Material for this exercise:
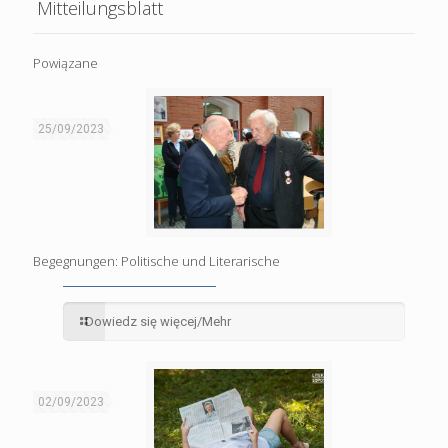
Mitteilungsblatt
Powiązane
25/09/2023
Begegnungen: Politische und Literarische
Dowiedz się więcej/Mehr
02/09/2023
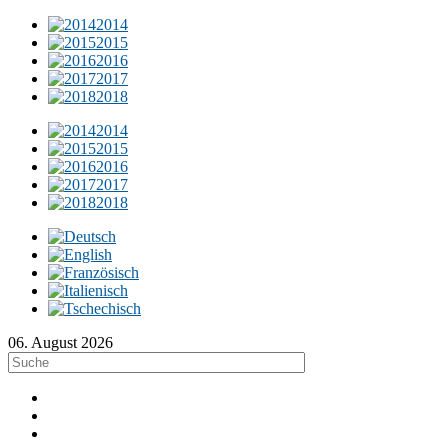
2014
2015
2016
2017
2018
2014
2015
2016
2017
2018
06. August 2026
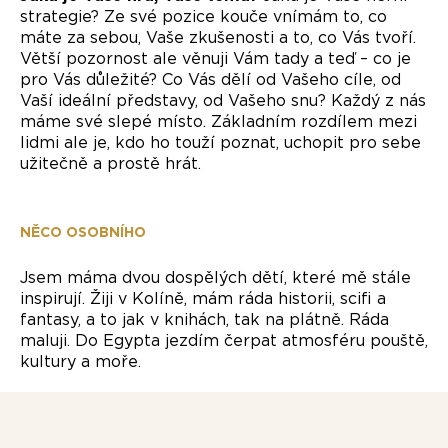
strategie? Ze své pozice kouče vnímám to, co
máte za sebou, Vaše zkušenosti a to, co Vás tvoří.
Větší pozornost ale věnuji Vám tady a teď – co je
pro Vás důležité? Co Vás dělí od Vašeho cíle, od
Vaší ideální představy, od Vašeho snu? Každý z nás
máme své slepé místo. Základním rozdílem mezi
lidmi ale je, kdo ho touží poznat, uchopit pro sebe
užitečně a prostě hrát.
NĚCO OSOBNÍHO
Jsem máma dvou dospělých dětí, které mě stále
inspirují. Žiji v Kolíně, mám ráda historii, scifi a
fantasy, a to jak v knihách, tak na plátně. Ráda
maluji. Do Egypta jezdím čerpat atmosféru pouště,
kultury a moře.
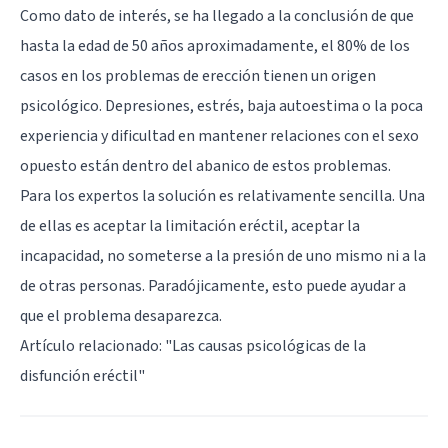
Como dato de interés, se ha llegado a la conclusión de que
hasta la edad de 50 años aproximadamente, el 80% de los
casos en los problemas de erección tienen un origen
psicológico. Depresiones, estrés, baja autoestima o la poca
experiencia y dificultad en mantener relaciones con el sexo
opuesto están dentro del abanico de estos problemas.
Para los expertos la solución es relativamente sencilla. Una
de ellas es aceptar la limitación eréctil, aceptar la
incapacidad, no someterse a la presión de uno mismo ni a la
de otras personas. Paradójicamente, esto puede ayudar a
que el problema desaparezca.
Artículo relacionado: "
Las causas psicológicas de la
disfunción eréctil
"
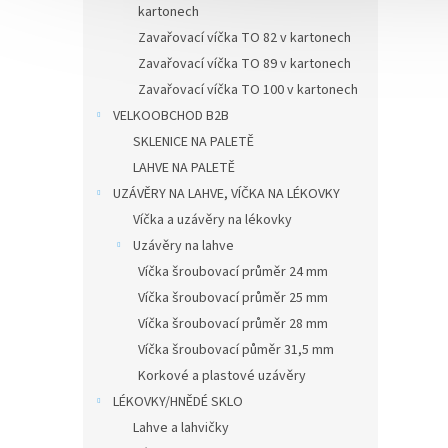
kartonech
Zavařovací víčka TO 82 v kartonech
Zavařovací víčka TO 89 v kartonech
Zavařovací víčka TO 100 v kartonech
VELKOOBCHOD B2B
SKLENICE NA PALETĚ
LAHVE NA PALETĚ
UZÁVĚRY NA LAHVE, VÍČKA NA LÉKOVKY
Víčka a uzávěry na lékovky
Uzávěry na lahve
Víčka šroubovací průměr 24 mm
Víčka šroubovací průměr 25 mm
Víčka šroubovací průměr 28 mm
Víčka šroubovací půměr 31,5 mm
Korkové a plastové uzávěry
LÉKOVKY/HNĚDÉ SKLO
Lahve a lahvičky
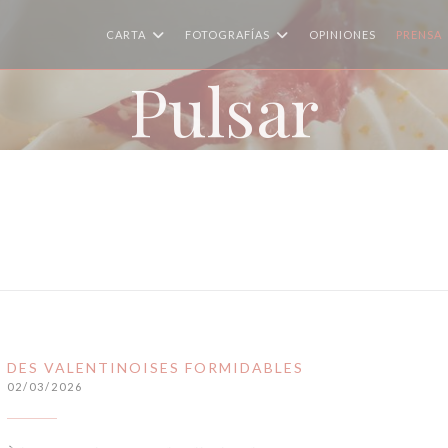
CARTA
FOTOGRAFÍAS
OPINIONES
PRENSA
Pulsar
DES VALENTINOISES FORMIDABLES
02/03/2026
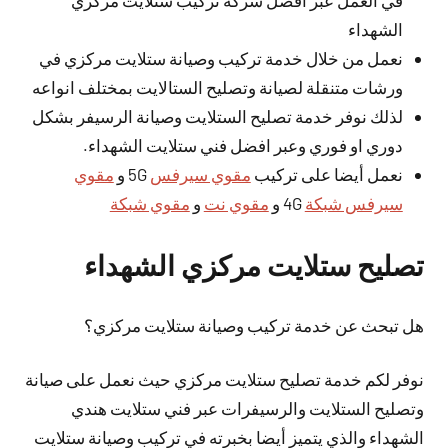
في العمل عبر افضل شركة تركيب ستلايت مركزي
الشهداء
نعمل من خلال خدمة تركيب وصيانة ستلايت مركزي في
ورشات متنقلة لصيانة وتصليح الستالايت بمختلف انواعه
لذلك نوفر خدمة تصليح الستلايت وصيانة الرسيفر بشكل
دوري او فوري وعبر افضل فني ستلايت الشهداء.
نعمل أيضا على تركيب
مقوي سيرفس
5G و
مقوي
سيرفس شبكة
4G و
مقوي نت
و
مقوي شبكة
تصليح ستلايت مركزي الشهداء
هل تبحث عن خدمة تركيب وصيانة ستلايت مركزي؟
نوفر لكم خدمة تصليح ستلايت مركزي حيث نعمل على صيانة
وتصليح الستلايت والرسيفرات عبر فني ستلايت هندي
الشهداء والذي يتميز
أيضا
بخبرته في تركيب وصيانة ستلايت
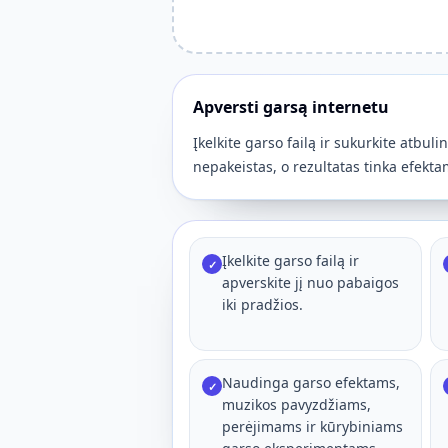
Apversti garsą internetu
Įkelkite garso failą ir sukurkite atbuli
nepakeistas, o rezultatas tinka efek
Įkelkite garso failą ir
✓
apverskite jį nuo pabaigos
iki pradžios.
Naudinga garso efektams,
✓
muzikos pavyzdžiams,
perėjimams ir kūrybiniams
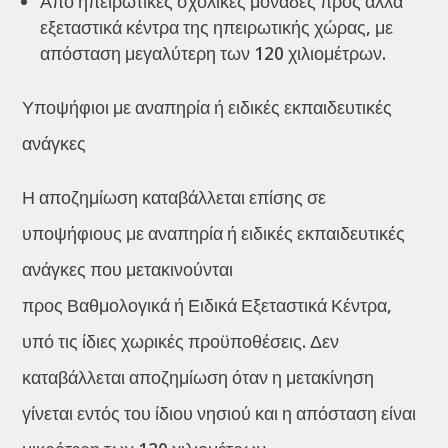
Από ηπειρωτικές σχολικές μονάδες προς άλλα
εξεταστικά κέντρα της ηπειρωτικής χώρας, με
απόσταση μεγαλύτερη των 120 χιλιομέτρων.
Υποψήφιοι με αναπηρία ή ειδικές εκπαιδευτικές
ανάγκες
Η αποζημίωση καταβάλλεται επίσης σε
υποψήφιους με αναπηρία ή ειδικές εκπαιδευτικές
ανάγκες που μετακινούνται
προς Βαθμολογικά ή Ειδικά Εξεταστικά Κέντρα,
υπό τις ίδιες χωρικές προϋποθέσεις. Δεν
καταβάλλεται αποζημίωση όταν η μετακίνηση
γίνεται εντός του ίδιου νησιού και η απόσταση είναι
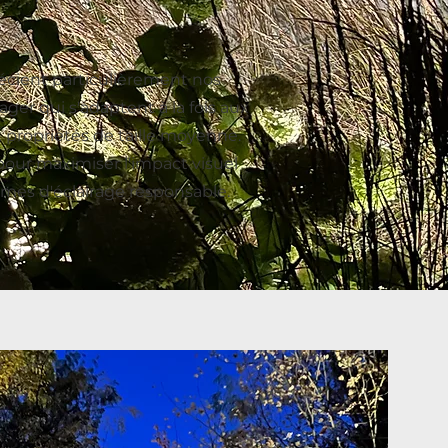
récient particulièrement nos
ger qui s'adaptent à la fois aux
 propriétés de taille moyenne.
our maximiser l'impact visuel
rmes d'éclairage responsable.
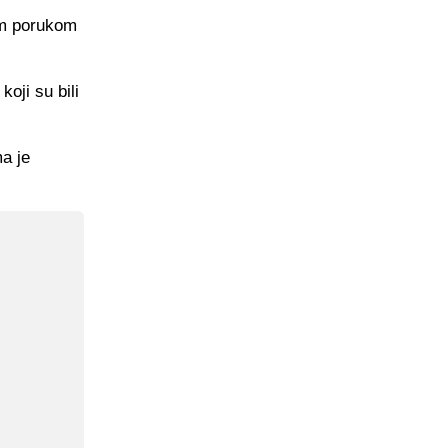
nom porukom
oji su bili
ma je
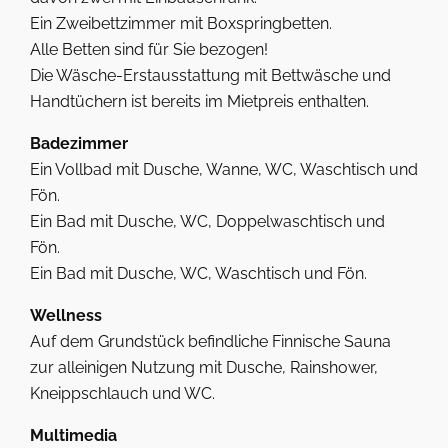
Ein Zweibettzimmer mit Boxspringbetten.
Alle Betten sind für Sie bezogen!
Die Wäsche-Erstausstattung mit Bettwäsche und
Handtüchern ist bereits im Mietpreis enthalten.
Badezimmer
Ein Vollbad mit Dusche, Wanne, WC, Waschtisch und
Fön.
Ein Bad mit Dusche, WC, Doppelwaschtisch und
Fön.
Ein Bad mit Dusche, WC, Waschtisch und Fön.
Wellness
Auf dem Grundstück befindliche Finnische Sauna
zur alleinigen Nutzung mit Dusche, Rainshower,
Kneippschlauch und WC.
Multimedia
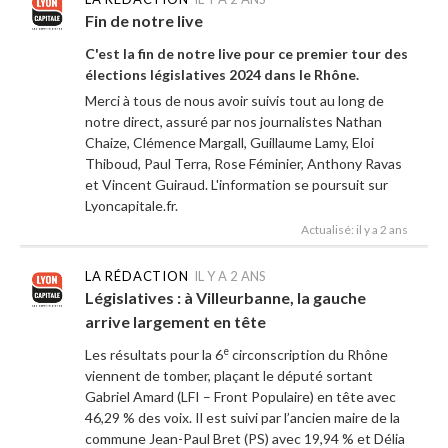
Fin de notre live
C'est la fin de notre live pour ce premier tour des
élections législatives 2024 dans le Rhône.
Merci à tous de nous avoir suivis tout au long de
notre direct, assuré par nos journalistes Nathan
Chaize, Clémence Margall, Guillaume Lamy, Eloi
Thiboud, Paul Terra, Rose Féminier, Anthony Ravas
et Vincent Guiraud. L'information se poursuit sur
Lyoncapitale.fr.
Actualisé: il y a 2 ans
LA RÉDACTION
IL Y A 2 ANS
Législatives : à Villeurbanne, la gauche
arrive largement en tête
e
Les résultats pour la 6
circonscription du Rhône
viennent de tomber, plaçant le député sortant
Gabriel Amard (LFI – Front Populaire) en tête avec
46,29 % des voix. Il est suivi par l’ancien maire de la
commune Jean-Paul Bret (PS) avec 19,94 % et Délia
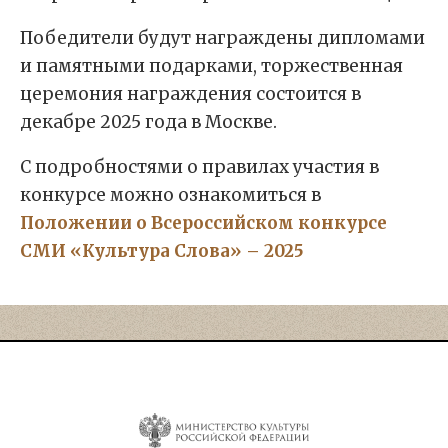
Победители будут награждены дипломами
и памятными подарками, торжественная
церемония награждения состоится в
декабре 2025 года в Москве.
С подробностями о правилах участия в
конкурсе можно ознакомиться в
Положении о Всероссийском конкурсе
СМИ «Культура Слова» – 2025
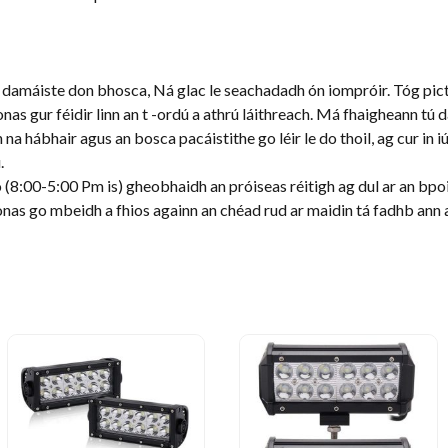
amáiste don bhosca, Ná glac le seachadadh ón iompróir. Tóg picti
ir ionas gur féidir linn an t -ordú a athrú láithreach. Má fhaigheann t
na hábhair agus an bosca pacáistithe go léir le do thoil, ag cur in iú
.
(8:00-5:00 Pm is) gheobhaidh an próiseas réitigh ag dul ar an bpoin
onas go mbeidh a fhios againn an chéad rud ar maidin tá fadhb ann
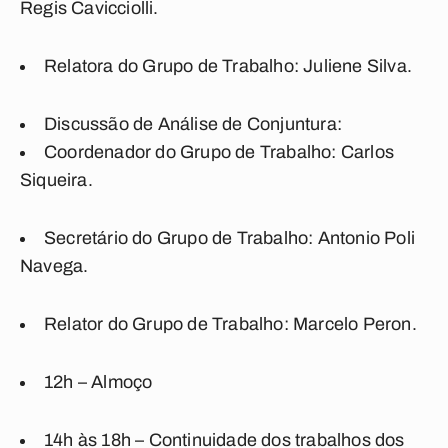
Regis Cavicciolli.
Relatora do Grupo de Trabalho: Juliene Silva.
Discussão de Análise de Conjuntura
:
Coordenador do Grupo de Trabalho: Carlos
Siqueira
.
Secretário do Grupo de Trabalho: Antonio Poli
Navega.
Relator do Grupo de Trabalho: Marcelo Peron.
12h
– Almoço
14h às 18h
– Continuidade dos trabalhos dos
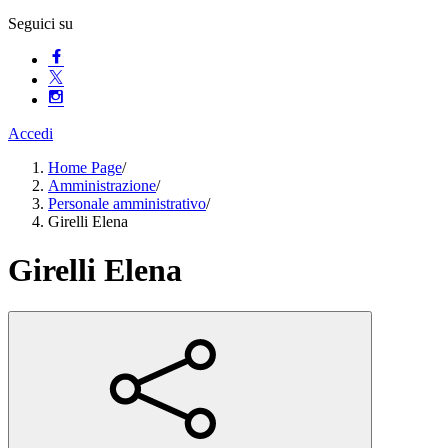
Seguici su
Accedi
Home Page
/
Amministrazione
/
Personale amministrativo
/
Girelli Elena
Girelli Elena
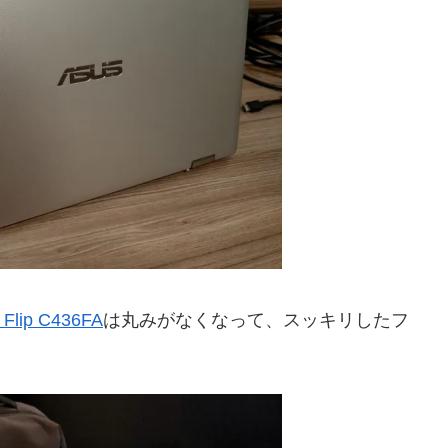
Flip C436FA
は丸みがなくなって、スッキリしたフ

Job: Copy out the entries exactly. No pictures.

The completed task:
Mitteilungsblatt
Powiązane
25/09/2023
Begegnungen: Politische und Literarische
Dowiedz się więcej/Mehr
02/09/2023
2014
2015
2016
2017
2018
2014
2015
2016
2017
2018
06. August 2026
strategie? Ze své pozice kouče vnímám to, co
máte za sebou, Vaše zkušenosti a to, co Vás tvoří.
Větší pozornost ale věnuji Vám tady a teď – co je
pro Vás důležité? Co Vás dělí od Vašeho cíle, od
Vaší ideální představy, od Vašeho snu? Každý z nás
máme své slepé místo. Základním rozdílem mezi
lidmi ale je, kdo ho touží poznat, uchopit pro sebe
užitečně a prostě hrát.
NĚCO OSOBNÍHO
Jsem máma dvou dospělých dětí, které mě stále
inspirují. Žiji v Kolíně, mám ráda historii, scifi a
fantasy, a to jak v knihách, tak na plátně. Ráda
maluji. Do Egypta jezdím čerpat atmosféru pouště,
kultury a moře.
Como dato de interés, se ha llegado a la conclusión de que
hasta la edad de 50 años aproximadamente, el 80% de los
casos en los problemas de erección tienen un origen
psicológico. Depresiones, estrés, baja autoestima o la poca
experiencia y dificultad en mantener relaciones con el sexo
opuesto están dentro del abanico de estos problemas.
Para los expertos la solución es relativamente sencilla. Una
de ellas es aceptar la limitación eréctil, aceptar la
incapacidad, no someterse a la presión de uno mismo ni a la
de otras personas. Paradójicamente, esto puede ayudar a
que el problema desaparezca.
Artículo relacionado: "
Las causas psicológicas de la
disfunción eréctil
"
kartonech
Zavařovací víčka TO 82 v kartonech
Zavařovací víčka TO 89 v kartonech
Zavařovací víčka TO 100 v kartonech
VELKOOBCHOD B2B
SKLENICE NA PALETĚ
LAHVE NA PALETĚ
UZÁVĚRY NA LAHVE, VÍČKA NA LÉKOVKY
Víčka a uzávěry na lékovky
Uzávěry na lahve
Víčka šroubovací průměr 24 mm
Víčka šroubovací průměr 25 mm
Víčka šroubovací průměr 28 mm
Víčka šroubovací půměr 31,5 mm
Korkové a plastové uzávěry
LÉKOVKY/HNĚDÉ SKLO
Lahve a lahvičky
CARTA
FOTOGRAFÍAS
OPINIONES
PRENSA
Pulsar
DES VALENTINOISES FORMIDABLES
02/03/2026
في العمل عبر افضل شركة تركيب ستلايت مركزي
الشهداء
نعمل من خلال خدمة تركيب وصيانة ستلايت مركزي في
ورشات متنقلة لصيانة وتصليح الستالايت بمختلف انواعه
لذلك نوفر خدمة تصليح الستلايت وصيانة الرسيفر بشكل
دوري او فوري وعبر افضل فني ستلايت الشهداء.
نعمل أيضا على تركيب
مقوي سيرفس
5G و
مقوي
سيرفس شبكة
4G و
مقوي نت
و
مقوي شبكة
تصليح ستلايت مركزي الشهداء
هل تبحث عن خدمة تركيب وصيانة ستلايت مركزي؟
نوفر لكم خدمة تصليح ستلايت مركزي حيث نعمل على صيانة
وتصليح الستلايت والرسيفرات عبر فني ستلايت هندي
الشهداء والذي يتميز
أيضا
بخبرته في تركيب وصيانة ستلايت
Apversti garsą internetu
Įkelkite garso failą ir sukurkite atbuli
nepakeistas, o rezultatas tinka efek
Įkelkite garso failą ir
✓
apverskite jį nuo pabaigos
iki pradžios.
Naudinga garso efektams,
✓
muzikos pavyzdžiams,
perėjimams ir kūrybiniams
Από ηπειρωτικές σχολικές μονάδες προς άλλα
εξεταστικά κέντρα της ηπειρωτικής χώρας, με
απόσταση μεγαλύτερη των 120 χιλιομέτρων.
Υποψήφιοι με αναπηρία ή ειδικές εκπαιδευτικές
ανάγκες
Η αποζημίωση καταβάλλεται επίσης σε
υποψήφιους με αναπηρία ή ειδικές εκπαιδευτικές
ανάγκες που μετακινούνται
προς Βαθμολογικά ή Ειδικά Εξεταστικά Κέντρα,
υπό τις ίδιες χωρικές προϋποθέσεις. Δεν
καταβάλλεται αποζημίωση όταν η μετακίνηση
γίνεται εντός του ίδιου νησιού και η απόσταση είναι
récient particulièrement nos
ger qui s'adaptent à la fois aux
 propriétés de taille moyenne.
our maximiser l'impact visuel
rmes d'éclairage responsable.
nom porukom
oji su bili
ma je
Ein Zweibettzimmer mit Boxspringbetten.
Alle Betten sind für Sie bezogen!
Die Wäsche-Erstausstattung mit Bettwäsche und
Handtüchern ist bereits im Mietpreis enthalten.
Badezimmer
Ein Vollbad mit Dusche, Wanne, WC, Waschtisch und
Fön.
Ein Bad mit Dusche, WC, Doppelwaschtisch und
Fön.
Ein Bad mit Dusche, WC, Waschtisch und Fön.
Wellness
Auf dem Grundstück befindliche Finnische Sauna
zur alleinigen Nutzung mit Dusche, Rainshower,
Kneippschlauch und WC.
Multimedia
Fin de notre live
C'est la fin de notre live pour ce premier tour des
élections législatives 2024 dans le Rhône.
Merci à tous de nous avoir suivis tout au long de
notre direct, assuré par nos journalistes Nathan
Chaize, Clémence Margall, Guillaume Lamy, Eloi
Thiboud, Paul Terra, Rose Féminier, Anthony Ravas
et Vincent Guiraud. L'information se poursuit sur
Lyoncapitale.fr.
Actualisé: il y a 2 ans
LA RÉDACTION
IL Y A 2 ANS
Législatives : à Villeurbanne, la gauche
arrive largement en tête
e
Les résultats pour la 6
circonscription du Rhône
viennent de tomber, plaçant le député sortant
Gabriel Amard (LFI – Front Populaire) en tête avec
46,29 % des voix. Il est suivi par l’ancien maire de la
commune Jean-Paul Bret (PS) avec 19,94 % et Délia
Победители будут награждены дипломами
и памятными подарками, торжественная
церемония награждения состоится в
декабре 2025 года в Москве.
С подробностями о правилах участия в
конкурсе можно ознакомиться в
Положении о Всероссийском конкурсе
СМИ «Культура Слова» – 2025
amáiste don bhosca, Ná glac le seachadadh ón iompróir. Tóg picti
ir ionas gur féidir linn an t -ordú a athrú láithreach. Má fhaigheann t
na hábhair agus an bosca pacáistithe go léir le do thoil, ag cur in iú
.
(8:00-5:00 Pm is) gheobhaidh an próiseas réitigh ag dul ar an bpoin
onas go mbeidh a fhios againn an chéad rud ar maidin tá fadhb ann
Regis Cavicciolli.
Relatora do Grupo de Trabalho: Juliene Silva.
Discussão de Análise de Conjuntura
:
Coordenador do Grupo de Trabalho: Carlos
Siqueira
.
Secretário do Grupo de Trabalho: Antonio Poli
Navega.
Relator do Grupo de Trabalho: Marcelo Peron.
12h
– Almoço
14h às 18h
– Continuidade dos trabalhos dos
Seguici su
Accedi
Home Page
/
Amministrazione
/
Personale amministrativo
/
Girelli Elena
Girelli Elena
Flip C436FA
は丸みがなくなって、スッキリしたフ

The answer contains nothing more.